Marketing Analytics is very much different from predictive analytics in that, the area of concentration is more customer focused, based on future consumer behavior which has many latent components involved.
Predictive Analytics is used in a wider range of applications besides marketing. The key to PA is the cross over from different business processes f.e. using credit & fraud models in marketing applicatons as well. If you look at the original definition of predictive analytics it captures any analytics that support decision making based on expectations of future values
"Predictive analytics connects data to effective action by drawing reliable conclusions about current conditions and future events."
If I take a wider view I'ld describe PA as:
Predictive analytics, like enterprise resource planning (ERP) and customer relationship management (CRM), is both a business process and a set of related technologies. Predictive analytics leverages an organization’s business knowledge by applying sophisticated analytic techniques to enterprise data. The resulting insights can lead to actions that demonstrably change how people behave as customers, employees, patients, students, and citizens.
The predictive analytics process begins by exploring how specific business issues relate to data describing people’s characteristics, attitudes, and behavior. These numeric and free-form data sets, which originate from both internal systems and third party providers, are cleansed, transformed, and evaluated using statistical, mathematical, and other algorithmic techniques. These techniques generate models for classification, segmentation, forecasting, pattern recognition, sequence and association detection, anomaly identification, profiling, propensity scoring, rule induction, text mining, and advanced visualization.

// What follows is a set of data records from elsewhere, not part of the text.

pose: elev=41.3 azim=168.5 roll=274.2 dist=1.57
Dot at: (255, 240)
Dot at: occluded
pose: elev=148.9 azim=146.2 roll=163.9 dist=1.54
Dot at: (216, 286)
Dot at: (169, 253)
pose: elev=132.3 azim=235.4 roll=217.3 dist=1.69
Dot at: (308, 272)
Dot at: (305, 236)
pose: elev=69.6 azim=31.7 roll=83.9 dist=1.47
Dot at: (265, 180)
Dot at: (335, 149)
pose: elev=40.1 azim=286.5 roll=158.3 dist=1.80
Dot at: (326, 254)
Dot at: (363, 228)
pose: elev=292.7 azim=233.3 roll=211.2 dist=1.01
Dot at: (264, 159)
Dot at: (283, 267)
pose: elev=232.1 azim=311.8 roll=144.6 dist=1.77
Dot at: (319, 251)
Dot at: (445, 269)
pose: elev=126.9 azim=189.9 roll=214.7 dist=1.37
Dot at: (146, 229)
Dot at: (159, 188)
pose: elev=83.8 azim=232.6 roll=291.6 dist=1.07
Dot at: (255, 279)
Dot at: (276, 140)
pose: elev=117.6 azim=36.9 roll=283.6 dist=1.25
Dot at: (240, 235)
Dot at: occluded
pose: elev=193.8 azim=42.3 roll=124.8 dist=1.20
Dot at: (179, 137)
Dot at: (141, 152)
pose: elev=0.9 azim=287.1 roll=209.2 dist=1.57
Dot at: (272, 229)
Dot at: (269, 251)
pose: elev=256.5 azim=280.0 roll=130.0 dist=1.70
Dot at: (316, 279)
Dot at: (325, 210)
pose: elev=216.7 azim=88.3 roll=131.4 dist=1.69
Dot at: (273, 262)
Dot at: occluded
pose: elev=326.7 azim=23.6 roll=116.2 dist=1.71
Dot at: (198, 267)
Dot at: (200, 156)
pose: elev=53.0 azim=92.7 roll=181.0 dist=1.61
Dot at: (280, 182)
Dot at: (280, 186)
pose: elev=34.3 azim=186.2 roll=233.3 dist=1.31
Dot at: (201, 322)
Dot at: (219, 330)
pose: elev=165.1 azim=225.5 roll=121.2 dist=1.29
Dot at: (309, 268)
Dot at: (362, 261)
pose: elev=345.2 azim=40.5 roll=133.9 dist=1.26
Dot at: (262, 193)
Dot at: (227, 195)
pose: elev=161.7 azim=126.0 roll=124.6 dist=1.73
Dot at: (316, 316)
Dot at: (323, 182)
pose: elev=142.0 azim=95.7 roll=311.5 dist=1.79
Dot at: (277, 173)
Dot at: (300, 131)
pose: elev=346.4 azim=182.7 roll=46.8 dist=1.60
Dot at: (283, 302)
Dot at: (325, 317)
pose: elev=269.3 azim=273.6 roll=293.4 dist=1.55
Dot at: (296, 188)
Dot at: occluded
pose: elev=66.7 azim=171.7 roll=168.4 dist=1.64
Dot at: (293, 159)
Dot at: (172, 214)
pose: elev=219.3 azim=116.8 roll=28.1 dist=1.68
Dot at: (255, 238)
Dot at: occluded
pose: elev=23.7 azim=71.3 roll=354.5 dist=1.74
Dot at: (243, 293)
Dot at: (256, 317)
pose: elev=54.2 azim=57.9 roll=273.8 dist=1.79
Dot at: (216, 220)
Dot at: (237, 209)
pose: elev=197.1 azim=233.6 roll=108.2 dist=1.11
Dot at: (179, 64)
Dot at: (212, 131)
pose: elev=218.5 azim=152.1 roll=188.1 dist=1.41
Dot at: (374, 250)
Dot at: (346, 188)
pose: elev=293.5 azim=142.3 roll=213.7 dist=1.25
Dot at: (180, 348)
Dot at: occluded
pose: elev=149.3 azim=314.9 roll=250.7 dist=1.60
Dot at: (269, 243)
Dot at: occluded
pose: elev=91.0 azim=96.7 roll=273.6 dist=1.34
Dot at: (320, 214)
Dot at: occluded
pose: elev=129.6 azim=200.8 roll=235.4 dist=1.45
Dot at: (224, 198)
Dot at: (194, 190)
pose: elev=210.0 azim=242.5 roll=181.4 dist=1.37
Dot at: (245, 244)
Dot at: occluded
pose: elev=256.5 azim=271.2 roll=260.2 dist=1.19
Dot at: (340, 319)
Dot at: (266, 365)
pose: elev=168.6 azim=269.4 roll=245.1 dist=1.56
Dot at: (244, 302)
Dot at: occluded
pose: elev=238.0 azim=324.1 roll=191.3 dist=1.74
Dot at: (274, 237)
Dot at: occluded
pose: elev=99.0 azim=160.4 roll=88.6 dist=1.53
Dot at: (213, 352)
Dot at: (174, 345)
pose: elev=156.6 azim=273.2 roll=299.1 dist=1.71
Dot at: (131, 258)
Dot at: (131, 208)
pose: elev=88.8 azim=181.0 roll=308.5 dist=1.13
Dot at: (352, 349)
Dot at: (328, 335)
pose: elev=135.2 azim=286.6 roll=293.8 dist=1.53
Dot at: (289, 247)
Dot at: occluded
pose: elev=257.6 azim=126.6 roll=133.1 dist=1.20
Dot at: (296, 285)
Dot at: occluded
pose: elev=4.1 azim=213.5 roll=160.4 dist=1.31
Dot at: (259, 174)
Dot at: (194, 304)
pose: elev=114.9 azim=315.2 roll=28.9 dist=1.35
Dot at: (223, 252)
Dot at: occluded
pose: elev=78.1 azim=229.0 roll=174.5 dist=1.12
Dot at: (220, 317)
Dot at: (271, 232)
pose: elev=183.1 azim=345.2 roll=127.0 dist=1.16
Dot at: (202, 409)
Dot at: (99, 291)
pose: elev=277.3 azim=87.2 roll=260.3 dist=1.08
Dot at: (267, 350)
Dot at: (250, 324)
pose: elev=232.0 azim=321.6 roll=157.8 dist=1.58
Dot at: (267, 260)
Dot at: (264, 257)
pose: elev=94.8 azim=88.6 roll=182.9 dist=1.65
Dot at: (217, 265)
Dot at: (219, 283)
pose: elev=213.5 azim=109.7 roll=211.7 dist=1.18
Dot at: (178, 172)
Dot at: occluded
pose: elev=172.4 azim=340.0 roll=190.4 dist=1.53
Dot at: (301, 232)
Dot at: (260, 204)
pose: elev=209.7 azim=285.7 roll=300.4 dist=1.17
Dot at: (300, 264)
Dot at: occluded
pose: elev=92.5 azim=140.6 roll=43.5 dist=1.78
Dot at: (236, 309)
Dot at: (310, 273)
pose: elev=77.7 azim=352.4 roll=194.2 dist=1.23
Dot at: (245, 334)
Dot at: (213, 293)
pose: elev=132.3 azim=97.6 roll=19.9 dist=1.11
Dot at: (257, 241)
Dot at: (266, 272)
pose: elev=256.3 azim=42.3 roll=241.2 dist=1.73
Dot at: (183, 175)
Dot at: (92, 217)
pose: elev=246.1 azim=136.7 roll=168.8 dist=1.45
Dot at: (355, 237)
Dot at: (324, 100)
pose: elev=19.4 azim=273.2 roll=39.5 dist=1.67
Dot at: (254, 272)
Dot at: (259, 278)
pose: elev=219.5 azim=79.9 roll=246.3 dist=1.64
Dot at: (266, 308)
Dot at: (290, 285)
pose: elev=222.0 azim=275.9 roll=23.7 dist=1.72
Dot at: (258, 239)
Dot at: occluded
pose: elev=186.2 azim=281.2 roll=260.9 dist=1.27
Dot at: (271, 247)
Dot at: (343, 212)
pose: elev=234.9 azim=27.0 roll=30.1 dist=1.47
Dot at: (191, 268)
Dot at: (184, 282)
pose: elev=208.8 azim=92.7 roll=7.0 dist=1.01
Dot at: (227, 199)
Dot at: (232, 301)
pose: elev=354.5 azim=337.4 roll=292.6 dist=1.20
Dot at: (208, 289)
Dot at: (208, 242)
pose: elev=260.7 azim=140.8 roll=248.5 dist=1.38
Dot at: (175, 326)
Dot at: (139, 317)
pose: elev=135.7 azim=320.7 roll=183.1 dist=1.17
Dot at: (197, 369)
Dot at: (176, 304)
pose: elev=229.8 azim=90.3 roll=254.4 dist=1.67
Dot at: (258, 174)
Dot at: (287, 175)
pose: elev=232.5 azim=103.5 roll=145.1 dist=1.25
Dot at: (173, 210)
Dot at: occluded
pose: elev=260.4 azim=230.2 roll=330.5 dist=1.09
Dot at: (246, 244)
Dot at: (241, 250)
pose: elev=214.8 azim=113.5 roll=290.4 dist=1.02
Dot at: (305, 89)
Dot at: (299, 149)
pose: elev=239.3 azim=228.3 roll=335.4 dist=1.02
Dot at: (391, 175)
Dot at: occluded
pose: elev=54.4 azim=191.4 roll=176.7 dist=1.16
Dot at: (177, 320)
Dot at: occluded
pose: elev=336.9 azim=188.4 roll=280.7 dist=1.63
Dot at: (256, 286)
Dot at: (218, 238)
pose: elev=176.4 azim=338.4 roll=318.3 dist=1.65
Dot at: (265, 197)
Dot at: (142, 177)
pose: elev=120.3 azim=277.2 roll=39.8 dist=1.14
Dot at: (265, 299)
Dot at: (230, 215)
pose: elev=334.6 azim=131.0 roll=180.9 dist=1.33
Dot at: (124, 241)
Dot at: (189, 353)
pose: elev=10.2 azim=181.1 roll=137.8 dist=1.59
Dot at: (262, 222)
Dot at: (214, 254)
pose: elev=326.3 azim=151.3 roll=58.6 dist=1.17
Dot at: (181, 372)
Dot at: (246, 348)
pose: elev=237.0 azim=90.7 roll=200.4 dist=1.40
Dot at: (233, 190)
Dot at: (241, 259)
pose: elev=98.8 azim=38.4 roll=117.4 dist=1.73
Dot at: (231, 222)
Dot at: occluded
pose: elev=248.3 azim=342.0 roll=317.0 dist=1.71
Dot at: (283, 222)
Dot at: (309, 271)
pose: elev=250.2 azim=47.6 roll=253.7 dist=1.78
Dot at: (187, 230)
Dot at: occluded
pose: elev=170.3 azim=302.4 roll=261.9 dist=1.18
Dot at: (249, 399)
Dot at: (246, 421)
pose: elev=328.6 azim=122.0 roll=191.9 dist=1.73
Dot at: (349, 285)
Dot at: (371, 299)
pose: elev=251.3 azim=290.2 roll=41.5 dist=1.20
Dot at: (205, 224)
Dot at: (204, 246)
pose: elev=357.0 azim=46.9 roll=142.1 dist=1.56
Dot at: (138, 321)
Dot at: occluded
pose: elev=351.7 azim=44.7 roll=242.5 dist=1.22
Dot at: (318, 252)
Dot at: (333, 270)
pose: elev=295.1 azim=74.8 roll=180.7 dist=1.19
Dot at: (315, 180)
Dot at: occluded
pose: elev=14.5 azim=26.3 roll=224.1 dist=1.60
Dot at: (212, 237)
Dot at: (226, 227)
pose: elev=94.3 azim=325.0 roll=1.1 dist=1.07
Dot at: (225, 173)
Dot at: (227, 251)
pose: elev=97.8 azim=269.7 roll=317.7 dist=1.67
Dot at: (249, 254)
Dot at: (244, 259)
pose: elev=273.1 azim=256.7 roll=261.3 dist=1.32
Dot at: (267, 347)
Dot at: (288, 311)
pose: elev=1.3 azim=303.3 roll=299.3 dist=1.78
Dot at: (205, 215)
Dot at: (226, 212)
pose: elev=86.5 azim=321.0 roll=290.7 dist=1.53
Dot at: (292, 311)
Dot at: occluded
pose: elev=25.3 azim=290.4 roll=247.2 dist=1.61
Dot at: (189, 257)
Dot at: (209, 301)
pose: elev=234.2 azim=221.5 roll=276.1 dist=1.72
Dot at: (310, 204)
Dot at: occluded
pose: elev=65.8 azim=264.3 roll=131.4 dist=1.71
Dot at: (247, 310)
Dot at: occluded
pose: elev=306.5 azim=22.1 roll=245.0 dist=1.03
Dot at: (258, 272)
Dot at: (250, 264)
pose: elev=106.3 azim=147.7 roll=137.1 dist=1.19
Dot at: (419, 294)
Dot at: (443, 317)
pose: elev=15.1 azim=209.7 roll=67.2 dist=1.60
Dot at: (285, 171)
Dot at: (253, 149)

Combining predictive analytic models with organizational business knowledge provides insight into such critical issues as customer acquisition and retention, up-selling and cross-selling, fraud detection, and outcome improvement. Through measuring uncertainty surrounding these issues, predictive analytics enables proactive risk management, refining key decision making processes through controlled, iterative testing of potential actions and their likely intended—and unintended—consequences. These findings and their corresponding business rules can then be deployed within front-line operational systems to identify new revenue opportunities, measurable cost savings, repeatable process improvements, and sustainable competitive advantages.
Predictive analytics carries strategic and tactical ramifications for organizations that recognize the inherent value locked within their existing enterprise data. Strategically, predictive analytics provides a quantitative foundation for rapidly identifying, objectively evaluating, and confidently pursuing new market opportunities. Tactically, predictive analytics identifies precisely whom to target, how to reach them, when to make contact, and what messages
Although I agree that PA is conceptually a wider body of work than MA, rarely have I seen organizations treat it as a separate function or an enterprise level function. We typically see PA fall into a functional area within the organization and not the other way around.
I don't think that means that your statement is not true. It is possible that a company or organization would realize the greatest gain by placing emphasis on PA at an enterprise level. It may simply be the difference in conceptual vs organizational thinking.
Predictive analytics consists of the more substantive theoretical and methodological applications of statistical analyses of quantitative and qualitative data guided by a general conceptual framework and operational objectives. Often, predictive analytics tends to be largely abstract in its interpretation of findings as it builds conclusions primarily on the parameters of the very techniques used in the analyses. Marketing analytics, on the other hand, encompasses predictive analytics and integrates into these analyses the more pragmatic perspectives and interests of sellers and buyers such as the "Returns of Investments" (ROI) and other similar business measures formulated upon the statistical foundations of predictive analytics.